GIVEN DATA:
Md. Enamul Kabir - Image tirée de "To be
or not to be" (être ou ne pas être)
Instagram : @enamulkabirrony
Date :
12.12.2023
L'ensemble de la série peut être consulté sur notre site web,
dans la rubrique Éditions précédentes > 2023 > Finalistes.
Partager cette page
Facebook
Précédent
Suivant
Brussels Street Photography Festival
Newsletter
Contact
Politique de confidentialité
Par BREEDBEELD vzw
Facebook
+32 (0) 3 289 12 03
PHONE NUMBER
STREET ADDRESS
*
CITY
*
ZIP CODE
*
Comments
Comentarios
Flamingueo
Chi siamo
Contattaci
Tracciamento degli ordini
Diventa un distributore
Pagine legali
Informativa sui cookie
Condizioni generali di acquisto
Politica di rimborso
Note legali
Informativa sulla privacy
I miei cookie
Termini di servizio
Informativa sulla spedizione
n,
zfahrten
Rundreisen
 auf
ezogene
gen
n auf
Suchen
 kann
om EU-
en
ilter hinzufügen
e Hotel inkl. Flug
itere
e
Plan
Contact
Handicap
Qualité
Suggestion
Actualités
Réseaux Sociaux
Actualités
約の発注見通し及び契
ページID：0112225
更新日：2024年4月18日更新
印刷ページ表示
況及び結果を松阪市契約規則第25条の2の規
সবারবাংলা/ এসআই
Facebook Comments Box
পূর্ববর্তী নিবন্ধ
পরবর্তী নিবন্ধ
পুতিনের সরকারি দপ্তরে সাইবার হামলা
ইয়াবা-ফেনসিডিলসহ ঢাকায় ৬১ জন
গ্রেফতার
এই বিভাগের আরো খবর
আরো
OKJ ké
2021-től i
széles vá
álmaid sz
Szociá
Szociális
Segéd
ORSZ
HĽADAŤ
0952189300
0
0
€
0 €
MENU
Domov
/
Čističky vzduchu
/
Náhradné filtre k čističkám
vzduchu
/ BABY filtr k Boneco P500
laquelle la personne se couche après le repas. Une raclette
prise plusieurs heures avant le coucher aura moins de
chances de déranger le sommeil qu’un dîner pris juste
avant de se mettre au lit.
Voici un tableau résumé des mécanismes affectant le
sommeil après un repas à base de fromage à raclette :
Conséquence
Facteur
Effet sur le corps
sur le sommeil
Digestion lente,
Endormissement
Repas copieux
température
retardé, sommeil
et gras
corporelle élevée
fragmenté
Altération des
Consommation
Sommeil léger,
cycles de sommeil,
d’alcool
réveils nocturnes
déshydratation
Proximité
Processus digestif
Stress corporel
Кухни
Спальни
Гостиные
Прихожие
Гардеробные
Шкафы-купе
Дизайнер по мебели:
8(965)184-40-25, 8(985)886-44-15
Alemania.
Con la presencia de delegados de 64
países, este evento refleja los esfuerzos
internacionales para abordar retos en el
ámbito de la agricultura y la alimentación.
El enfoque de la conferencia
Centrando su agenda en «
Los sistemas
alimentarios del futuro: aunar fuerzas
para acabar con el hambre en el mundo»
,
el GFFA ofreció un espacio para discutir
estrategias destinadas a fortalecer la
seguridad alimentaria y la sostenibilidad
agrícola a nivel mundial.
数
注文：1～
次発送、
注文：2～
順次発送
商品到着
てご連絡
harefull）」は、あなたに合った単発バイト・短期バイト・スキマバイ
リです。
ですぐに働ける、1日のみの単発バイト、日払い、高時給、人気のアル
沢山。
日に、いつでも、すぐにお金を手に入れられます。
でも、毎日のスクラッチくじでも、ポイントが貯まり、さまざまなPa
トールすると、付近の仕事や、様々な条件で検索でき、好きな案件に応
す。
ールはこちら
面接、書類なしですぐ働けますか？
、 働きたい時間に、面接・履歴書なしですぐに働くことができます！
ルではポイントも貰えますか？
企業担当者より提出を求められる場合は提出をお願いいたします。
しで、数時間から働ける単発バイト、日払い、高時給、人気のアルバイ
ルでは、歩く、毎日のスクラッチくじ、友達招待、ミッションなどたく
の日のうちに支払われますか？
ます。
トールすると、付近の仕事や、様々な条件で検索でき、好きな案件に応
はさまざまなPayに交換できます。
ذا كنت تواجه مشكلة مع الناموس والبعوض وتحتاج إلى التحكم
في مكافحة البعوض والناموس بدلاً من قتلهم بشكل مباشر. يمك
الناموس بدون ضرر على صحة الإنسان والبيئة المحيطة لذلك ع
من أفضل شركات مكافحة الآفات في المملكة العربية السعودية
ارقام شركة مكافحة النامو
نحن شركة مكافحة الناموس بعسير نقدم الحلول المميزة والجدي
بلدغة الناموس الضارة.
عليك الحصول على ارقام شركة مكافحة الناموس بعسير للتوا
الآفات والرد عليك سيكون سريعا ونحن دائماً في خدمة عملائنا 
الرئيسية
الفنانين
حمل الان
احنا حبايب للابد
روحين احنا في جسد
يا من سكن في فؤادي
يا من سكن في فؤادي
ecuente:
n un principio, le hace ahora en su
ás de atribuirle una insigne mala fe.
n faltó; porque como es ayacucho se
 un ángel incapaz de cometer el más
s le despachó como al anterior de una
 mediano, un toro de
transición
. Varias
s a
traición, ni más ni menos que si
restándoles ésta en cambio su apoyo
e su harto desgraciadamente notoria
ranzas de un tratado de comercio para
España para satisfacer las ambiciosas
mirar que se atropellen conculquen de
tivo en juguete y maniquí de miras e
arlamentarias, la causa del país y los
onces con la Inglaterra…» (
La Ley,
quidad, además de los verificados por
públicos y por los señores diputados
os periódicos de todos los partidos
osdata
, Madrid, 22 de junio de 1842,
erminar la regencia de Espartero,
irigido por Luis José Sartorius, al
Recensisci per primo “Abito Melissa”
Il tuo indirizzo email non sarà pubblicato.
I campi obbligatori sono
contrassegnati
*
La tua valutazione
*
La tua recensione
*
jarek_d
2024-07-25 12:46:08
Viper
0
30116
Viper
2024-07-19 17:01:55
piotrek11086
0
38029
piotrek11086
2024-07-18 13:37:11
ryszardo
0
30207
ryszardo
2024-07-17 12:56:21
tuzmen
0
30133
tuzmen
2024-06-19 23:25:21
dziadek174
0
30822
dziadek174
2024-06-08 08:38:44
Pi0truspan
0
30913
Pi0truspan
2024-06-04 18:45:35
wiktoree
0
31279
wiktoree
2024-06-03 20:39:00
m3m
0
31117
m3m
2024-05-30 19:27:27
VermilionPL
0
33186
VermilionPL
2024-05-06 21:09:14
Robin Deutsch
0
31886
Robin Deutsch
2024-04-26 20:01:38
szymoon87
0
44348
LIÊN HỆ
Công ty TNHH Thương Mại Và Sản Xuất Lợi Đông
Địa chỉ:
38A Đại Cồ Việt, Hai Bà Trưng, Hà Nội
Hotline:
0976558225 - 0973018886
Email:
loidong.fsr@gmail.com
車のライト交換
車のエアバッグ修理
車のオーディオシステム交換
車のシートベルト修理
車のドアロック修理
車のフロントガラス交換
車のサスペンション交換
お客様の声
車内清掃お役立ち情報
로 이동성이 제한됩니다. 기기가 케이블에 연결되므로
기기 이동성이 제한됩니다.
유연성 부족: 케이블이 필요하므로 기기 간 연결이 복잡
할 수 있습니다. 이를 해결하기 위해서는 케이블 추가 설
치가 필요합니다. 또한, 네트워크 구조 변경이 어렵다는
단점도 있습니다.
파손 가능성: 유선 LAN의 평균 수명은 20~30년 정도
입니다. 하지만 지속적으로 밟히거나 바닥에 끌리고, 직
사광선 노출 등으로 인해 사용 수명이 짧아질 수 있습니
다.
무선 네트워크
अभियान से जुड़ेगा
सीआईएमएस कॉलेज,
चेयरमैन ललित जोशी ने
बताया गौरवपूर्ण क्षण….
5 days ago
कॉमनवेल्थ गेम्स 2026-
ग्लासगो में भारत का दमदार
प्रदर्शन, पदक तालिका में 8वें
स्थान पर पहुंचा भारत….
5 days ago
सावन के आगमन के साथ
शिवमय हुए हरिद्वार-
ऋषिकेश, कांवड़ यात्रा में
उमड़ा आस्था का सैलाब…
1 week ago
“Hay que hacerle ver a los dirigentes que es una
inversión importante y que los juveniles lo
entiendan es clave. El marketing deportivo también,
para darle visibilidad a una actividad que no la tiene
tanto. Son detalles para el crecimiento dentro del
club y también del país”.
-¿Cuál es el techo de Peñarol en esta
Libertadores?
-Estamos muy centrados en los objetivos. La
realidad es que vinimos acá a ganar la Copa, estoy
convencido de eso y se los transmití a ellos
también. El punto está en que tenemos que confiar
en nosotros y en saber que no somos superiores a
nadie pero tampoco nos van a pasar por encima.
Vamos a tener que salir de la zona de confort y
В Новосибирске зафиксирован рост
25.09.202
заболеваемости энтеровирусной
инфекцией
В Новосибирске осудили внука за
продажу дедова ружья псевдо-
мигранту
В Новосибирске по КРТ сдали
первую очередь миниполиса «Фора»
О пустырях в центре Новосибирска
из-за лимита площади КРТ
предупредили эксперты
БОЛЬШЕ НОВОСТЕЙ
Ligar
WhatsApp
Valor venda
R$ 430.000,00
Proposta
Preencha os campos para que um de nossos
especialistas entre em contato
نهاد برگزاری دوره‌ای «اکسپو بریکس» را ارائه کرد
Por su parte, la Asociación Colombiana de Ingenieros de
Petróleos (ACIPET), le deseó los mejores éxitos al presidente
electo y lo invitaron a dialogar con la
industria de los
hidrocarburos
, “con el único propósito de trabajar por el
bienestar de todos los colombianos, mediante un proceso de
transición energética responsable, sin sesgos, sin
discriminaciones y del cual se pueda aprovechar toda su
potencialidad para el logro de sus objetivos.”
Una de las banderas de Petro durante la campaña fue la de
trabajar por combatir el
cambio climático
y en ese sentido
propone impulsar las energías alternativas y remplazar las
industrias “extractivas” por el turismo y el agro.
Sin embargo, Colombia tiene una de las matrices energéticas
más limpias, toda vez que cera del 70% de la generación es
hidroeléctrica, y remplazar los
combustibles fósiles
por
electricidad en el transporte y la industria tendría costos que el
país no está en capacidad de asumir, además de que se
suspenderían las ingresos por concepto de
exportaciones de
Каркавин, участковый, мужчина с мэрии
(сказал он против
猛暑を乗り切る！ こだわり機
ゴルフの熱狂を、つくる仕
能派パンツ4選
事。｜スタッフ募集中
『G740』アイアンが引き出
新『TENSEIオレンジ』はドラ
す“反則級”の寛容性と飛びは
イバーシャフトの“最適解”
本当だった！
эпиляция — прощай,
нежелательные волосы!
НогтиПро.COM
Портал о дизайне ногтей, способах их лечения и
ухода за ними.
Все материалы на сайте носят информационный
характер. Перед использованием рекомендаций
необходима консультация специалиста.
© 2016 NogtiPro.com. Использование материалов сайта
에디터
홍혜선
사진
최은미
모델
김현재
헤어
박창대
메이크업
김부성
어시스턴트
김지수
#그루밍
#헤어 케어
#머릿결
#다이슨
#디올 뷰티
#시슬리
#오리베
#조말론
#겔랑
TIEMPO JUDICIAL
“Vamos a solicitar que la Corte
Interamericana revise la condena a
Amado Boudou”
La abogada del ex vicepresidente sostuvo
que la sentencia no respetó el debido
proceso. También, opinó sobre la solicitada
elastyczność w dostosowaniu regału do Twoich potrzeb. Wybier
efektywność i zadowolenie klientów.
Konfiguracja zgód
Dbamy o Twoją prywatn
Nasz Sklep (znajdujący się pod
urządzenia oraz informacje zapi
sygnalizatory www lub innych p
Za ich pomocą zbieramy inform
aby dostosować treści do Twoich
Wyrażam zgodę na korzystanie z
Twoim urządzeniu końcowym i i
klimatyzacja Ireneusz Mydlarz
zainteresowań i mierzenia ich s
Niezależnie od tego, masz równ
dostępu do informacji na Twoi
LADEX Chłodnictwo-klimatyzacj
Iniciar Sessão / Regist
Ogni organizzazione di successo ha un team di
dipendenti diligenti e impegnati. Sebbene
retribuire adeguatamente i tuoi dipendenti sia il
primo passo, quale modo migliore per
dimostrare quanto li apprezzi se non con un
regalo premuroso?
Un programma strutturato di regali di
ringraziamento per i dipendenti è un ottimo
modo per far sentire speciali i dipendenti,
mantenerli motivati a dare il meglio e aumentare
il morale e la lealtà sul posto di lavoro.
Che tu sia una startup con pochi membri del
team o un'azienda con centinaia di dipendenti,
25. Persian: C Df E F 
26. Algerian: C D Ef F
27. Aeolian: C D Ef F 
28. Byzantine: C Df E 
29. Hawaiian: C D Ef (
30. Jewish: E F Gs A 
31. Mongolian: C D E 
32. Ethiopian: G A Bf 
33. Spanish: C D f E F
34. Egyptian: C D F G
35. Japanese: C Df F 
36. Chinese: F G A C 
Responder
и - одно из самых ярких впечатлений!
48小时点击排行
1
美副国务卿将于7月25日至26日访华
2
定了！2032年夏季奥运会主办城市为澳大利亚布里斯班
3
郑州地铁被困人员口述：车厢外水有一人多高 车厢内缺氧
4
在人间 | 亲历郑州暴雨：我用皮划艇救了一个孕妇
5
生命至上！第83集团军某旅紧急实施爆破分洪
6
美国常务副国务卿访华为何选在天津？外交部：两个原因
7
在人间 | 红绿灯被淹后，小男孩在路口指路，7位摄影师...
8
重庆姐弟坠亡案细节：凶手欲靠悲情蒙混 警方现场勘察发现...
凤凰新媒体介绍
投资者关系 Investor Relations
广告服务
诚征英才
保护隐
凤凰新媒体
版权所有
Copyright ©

REQUEST: Extract from the data every line where "이동성이" shows up.

ANSWER AREA:
로 이동성이 제한됩니다. 기기가 케이블에 연결되므로
기기 이동성이 제한됩니다.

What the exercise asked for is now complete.